The support from Senator Sweeney marks a significant new advantage for the legislation, according to advocates. He declined to vote on the measure in 2010 when it failed by a 20-14, and has since called his abstention the biggest regret of his political career. Then governor Jon Corzine had promised to sign the bill if it reached his desk.

“This is about doing what’s right and ensuring full equal and civil rights for all New Jerseyans,” said Sweeney. “Two years ago, I made a mistake in abstaining on marriage equality — a mistake that means same-sex couples continue to be denied the very basic civil right to live their lives as they wish. But today isn’t about me correcting my mistake, it’s about correcting a mistake for thousands of loving couples across the state who want nothing more than to be treated equally as their neighbors.”

A statement from Sweeney’s office said that he anticipated bipartisan support for the legislation. He plans to direct the judiciary committee to put the bill on an expedited hearing schedule so the full Senate can take up the measure as soon as possible.

Leaders also plan to fast-track the measure in the Assembly, where the bill will be known as A-1. Assembly speaker Sheila Oliver, the first African-American woman to lead that chamber, pledged to move the bill in a statement that compared the lack of equal marriage recognition to racial segregation.

“This is the same wrong message we heard from segregation laws,” she said. “Separate treatment was wrong then. And separate treatment is wrong now. That’s why I am committed this session to posting marriage equality legislation and making its passage a priority as soon as possible.”

If sponsors succeed in passing the bill this session, they face the prospect of a veto by Governor Christie, a popular Republican with a national profile. It is unclear whether the legislature would be able to muster the two-thirds majority required to override his veto.

Christie, who will deliver his annual State of the State address Tuesday, has not yet committed on the legislation, but Senator Sweeney expressed hope that the first-time executive would refrain from vetoing any measure that reaches his desk.

“If the governor cannot raise himself by signing a law to ensure a basic civil right for all residents, we would hope that he would not lower himself by vetoing it,” said Sweeney.

Assembly member Reed Gusciora, the first openly gay member of the legislature, who will carry the bill in his chamber, spoke bluntly to national politics in his statement. Governor Christie has been traveling to early-voting states on behalf of Republican presidential candidate Mitt Romney, who supports a federal constitutional amendment that would ban same-sex marriages.

“In recent months, Governor Christie has been to four out of the six states that recognize same-sex marriages: Iowa, New Hampshire, New York and Massachusetts,” said Gusciora. “Moreover, when he visits Washington DC he is in a city that also recognizes such relationships.
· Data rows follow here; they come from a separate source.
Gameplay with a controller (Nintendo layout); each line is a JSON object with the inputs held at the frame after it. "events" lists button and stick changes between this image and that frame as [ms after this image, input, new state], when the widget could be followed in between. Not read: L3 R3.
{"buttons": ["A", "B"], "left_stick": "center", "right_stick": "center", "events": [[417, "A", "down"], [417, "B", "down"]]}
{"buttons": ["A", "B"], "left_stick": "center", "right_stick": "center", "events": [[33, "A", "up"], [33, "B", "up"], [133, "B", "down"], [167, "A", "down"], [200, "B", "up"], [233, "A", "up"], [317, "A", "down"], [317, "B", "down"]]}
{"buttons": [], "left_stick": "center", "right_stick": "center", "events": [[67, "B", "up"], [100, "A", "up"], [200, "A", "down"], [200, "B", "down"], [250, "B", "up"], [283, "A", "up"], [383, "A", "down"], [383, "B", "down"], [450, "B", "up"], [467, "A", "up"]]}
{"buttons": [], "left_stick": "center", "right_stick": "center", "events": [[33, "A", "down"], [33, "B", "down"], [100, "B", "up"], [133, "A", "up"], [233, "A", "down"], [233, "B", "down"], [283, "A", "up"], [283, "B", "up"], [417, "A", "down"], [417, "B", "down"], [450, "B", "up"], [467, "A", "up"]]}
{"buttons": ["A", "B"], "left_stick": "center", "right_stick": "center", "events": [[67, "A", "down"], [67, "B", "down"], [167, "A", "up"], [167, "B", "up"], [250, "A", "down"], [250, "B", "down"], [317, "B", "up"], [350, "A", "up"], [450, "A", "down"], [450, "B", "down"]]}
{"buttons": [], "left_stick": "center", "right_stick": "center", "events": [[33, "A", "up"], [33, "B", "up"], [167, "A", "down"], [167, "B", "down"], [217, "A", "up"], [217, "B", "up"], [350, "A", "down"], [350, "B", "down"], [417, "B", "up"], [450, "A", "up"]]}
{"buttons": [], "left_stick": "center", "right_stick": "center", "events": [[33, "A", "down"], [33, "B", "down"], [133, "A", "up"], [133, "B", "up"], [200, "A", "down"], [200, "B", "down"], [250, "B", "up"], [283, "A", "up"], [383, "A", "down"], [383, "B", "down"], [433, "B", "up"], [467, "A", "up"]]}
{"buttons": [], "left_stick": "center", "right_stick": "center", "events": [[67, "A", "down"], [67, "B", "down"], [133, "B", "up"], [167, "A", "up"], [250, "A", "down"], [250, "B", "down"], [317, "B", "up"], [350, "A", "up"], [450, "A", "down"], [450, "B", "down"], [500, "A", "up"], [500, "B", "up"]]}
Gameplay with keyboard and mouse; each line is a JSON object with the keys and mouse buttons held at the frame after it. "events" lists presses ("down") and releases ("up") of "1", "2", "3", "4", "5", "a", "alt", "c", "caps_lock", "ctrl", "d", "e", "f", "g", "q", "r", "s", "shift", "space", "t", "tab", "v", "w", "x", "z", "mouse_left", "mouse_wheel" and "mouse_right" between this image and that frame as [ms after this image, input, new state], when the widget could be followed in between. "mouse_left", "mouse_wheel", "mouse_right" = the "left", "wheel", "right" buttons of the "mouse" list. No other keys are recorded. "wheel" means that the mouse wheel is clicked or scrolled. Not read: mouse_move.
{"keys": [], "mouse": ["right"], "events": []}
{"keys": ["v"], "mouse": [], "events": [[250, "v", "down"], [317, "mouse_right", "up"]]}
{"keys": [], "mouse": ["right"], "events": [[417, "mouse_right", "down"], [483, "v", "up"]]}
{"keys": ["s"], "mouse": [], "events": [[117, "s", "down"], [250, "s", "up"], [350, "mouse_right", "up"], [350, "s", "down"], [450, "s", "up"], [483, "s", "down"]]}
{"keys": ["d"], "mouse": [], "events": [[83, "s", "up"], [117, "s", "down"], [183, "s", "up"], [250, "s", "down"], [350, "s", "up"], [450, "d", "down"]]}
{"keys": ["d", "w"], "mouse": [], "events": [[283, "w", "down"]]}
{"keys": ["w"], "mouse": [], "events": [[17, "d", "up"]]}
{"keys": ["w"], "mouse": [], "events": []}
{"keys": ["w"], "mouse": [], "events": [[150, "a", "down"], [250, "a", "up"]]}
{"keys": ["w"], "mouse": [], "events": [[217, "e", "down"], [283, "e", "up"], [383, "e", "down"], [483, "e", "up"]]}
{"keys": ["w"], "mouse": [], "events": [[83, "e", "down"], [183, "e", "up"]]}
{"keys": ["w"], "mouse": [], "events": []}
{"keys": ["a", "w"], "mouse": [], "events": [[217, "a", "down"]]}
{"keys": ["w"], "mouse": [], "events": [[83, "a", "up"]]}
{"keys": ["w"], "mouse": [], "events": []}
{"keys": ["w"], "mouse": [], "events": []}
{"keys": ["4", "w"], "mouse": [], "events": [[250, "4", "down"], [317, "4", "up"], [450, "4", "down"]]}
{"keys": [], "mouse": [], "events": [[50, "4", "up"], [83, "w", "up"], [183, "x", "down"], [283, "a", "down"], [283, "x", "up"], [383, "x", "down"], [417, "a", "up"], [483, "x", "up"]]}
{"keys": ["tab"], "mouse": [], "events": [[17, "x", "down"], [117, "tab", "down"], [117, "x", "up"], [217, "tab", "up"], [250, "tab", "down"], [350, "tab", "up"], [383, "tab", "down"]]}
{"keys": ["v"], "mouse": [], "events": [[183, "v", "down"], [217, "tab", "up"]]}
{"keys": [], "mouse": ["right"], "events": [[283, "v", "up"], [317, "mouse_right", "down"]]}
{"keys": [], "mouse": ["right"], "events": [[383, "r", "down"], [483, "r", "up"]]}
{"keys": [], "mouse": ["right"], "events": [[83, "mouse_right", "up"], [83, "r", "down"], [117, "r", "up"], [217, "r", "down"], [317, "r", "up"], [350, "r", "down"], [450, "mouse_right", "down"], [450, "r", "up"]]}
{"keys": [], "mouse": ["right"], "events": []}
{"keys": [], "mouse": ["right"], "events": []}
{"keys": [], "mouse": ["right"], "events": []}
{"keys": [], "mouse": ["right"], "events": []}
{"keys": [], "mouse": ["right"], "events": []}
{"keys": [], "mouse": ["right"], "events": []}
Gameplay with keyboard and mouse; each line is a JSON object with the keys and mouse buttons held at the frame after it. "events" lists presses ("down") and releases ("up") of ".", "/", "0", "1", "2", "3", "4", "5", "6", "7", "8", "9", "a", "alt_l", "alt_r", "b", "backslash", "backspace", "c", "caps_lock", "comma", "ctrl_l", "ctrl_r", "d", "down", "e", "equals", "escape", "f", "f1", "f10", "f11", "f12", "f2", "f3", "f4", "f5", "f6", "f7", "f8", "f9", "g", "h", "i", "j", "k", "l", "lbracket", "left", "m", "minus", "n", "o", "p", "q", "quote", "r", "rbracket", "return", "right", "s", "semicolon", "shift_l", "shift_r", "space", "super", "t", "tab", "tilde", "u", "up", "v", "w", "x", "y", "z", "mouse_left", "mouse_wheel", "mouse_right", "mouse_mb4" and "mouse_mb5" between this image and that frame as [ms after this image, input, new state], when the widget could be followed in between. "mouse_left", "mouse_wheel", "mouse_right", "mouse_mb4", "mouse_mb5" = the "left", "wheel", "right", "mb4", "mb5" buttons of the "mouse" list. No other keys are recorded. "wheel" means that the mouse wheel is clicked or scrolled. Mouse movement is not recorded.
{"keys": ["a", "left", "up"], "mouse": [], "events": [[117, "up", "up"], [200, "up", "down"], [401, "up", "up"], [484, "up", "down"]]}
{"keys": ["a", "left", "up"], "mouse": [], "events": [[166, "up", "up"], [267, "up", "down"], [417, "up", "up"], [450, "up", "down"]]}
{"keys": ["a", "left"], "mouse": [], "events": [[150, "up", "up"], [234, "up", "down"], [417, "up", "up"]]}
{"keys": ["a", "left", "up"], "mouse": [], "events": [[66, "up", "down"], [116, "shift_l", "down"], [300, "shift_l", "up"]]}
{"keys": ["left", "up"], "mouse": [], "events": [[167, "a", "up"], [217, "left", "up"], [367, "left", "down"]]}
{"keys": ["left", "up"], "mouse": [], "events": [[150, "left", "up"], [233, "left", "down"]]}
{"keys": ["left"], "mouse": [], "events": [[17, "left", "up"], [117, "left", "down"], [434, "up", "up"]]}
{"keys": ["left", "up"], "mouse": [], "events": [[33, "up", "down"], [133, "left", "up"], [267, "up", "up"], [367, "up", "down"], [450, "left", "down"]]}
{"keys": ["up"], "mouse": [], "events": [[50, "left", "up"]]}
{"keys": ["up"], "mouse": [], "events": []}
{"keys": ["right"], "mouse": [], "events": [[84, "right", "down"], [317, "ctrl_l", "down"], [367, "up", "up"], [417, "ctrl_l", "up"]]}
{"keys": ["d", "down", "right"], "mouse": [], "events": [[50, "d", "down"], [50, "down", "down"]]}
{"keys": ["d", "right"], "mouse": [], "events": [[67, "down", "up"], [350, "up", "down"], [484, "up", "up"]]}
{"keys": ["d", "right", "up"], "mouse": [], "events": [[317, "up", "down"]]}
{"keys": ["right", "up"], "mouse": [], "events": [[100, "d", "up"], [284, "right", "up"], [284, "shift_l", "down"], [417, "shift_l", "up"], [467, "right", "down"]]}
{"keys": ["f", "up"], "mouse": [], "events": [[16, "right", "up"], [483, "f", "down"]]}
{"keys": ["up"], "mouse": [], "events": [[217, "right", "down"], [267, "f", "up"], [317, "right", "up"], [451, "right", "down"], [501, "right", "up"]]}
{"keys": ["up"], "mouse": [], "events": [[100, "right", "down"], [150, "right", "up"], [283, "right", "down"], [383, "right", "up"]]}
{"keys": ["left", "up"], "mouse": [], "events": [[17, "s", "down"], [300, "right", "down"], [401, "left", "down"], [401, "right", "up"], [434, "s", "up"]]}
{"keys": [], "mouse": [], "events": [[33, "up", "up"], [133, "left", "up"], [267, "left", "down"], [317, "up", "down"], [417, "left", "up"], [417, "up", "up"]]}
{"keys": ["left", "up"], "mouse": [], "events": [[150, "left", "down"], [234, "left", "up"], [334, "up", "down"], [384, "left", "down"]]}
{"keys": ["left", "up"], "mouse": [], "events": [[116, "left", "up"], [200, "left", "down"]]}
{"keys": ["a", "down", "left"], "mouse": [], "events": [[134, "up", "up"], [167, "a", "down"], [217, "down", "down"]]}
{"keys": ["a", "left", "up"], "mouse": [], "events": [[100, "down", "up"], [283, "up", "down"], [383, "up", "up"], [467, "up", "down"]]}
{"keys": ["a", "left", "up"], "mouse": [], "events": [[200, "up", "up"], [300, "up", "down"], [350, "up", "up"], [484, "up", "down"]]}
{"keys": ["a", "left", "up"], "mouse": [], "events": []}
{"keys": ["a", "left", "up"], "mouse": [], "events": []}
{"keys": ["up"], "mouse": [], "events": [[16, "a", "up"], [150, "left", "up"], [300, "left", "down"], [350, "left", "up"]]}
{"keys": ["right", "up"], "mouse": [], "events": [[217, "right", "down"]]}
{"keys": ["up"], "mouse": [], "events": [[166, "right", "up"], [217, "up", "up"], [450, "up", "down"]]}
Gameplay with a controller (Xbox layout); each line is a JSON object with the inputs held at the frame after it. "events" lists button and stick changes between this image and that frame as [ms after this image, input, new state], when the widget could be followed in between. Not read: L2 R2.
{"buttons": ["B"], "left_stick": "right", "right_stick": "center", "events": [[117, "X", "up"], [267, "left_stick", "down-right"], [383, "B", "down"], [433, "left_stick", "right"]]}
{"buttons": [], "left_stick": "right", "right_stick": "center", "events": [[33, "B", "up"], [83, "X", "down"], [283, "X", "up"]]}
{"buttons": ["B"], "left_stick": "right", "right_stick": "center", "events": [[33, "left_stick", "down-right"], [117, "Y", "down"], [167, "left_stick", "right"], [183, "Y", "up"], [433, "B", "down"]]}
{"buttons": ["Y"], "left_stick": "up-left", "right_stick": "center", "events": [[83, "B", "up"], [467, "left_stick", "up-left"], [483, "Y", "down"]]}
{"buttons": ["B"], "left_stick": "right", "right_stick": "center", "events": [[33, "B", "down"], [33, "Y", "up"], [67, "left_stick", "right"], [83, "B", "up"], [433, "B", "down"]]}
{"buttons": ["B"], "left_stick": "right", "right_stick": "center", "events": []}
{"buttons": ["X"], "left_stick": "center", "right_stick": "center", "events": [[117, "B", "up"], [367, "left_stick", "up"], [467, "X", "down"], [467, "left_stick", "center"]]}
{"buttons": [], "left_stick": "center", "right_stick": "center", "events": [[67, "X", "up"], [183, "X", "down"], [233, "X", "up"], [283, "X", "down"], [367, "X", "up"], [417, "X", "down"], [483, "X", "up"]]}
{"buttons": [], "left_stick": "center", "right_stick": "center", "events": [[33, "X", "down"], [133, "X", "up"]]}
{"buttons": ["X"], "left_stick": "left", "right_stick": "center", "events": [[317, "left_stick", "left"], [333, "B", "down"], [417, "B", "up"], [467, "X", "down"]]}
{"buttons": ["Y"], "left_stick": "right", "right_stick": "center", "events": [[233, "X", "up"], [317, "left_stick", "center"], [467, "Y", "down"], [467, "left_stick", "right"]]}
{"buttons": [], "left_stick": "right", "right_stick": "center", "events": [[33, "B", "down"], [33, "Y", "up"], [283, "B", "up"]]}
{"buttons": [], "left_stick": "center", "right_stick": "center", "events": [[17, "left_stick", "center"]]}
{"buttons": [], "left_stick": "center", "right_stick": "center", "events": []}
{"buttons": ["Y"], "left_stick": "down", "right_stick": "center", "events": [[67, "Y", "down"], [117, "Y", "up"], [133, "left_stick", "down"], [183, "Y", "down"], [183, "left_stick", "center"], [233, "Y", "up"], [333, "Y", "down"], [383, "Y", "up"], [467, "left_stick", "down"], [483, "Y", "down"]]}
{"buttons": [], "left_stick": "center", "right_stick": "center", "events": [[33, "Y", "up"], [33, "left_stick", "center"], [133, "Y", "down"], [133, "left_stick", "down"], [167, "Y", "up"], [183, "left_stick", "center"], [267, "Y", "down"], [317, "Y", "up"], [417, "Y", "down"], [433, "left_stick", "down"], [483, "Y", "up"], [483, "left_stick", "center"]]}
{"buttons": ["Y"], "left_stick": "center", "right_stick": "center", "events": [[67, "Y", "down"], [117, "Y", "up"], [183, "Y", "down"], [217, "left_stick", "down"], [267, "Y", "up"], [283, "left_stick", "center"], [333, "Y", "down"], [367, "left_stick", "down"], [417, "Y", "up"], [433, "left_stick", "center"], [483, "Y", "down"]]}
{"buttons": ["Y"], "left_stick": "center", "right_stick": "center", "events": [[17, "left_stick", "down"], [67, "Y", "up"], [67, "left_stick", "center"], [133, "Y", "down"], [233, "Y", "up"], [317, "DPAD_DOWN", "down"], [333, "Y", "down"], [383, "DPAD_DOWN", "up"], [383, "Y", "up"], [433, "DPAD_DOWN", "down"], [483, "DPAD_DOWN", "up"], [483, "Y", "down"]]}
And in none of these places, has he seen any diminishment of the institution of marriage other than perhaps when he is in the presence of Newt Gingrich.”

Depending on when the bill passes and whether or not a potential veto can be overcome, New Jersey, with its population of 9 million, could become the seventh state in the nation to enact marriage equality, following its neighbor New York. Last week Washington governor Chris Gregoire announced her intention to prioritize marriage equality legislation this session, and Gov. Martin O’Malley of Maryland has also promised to push for a bill this year.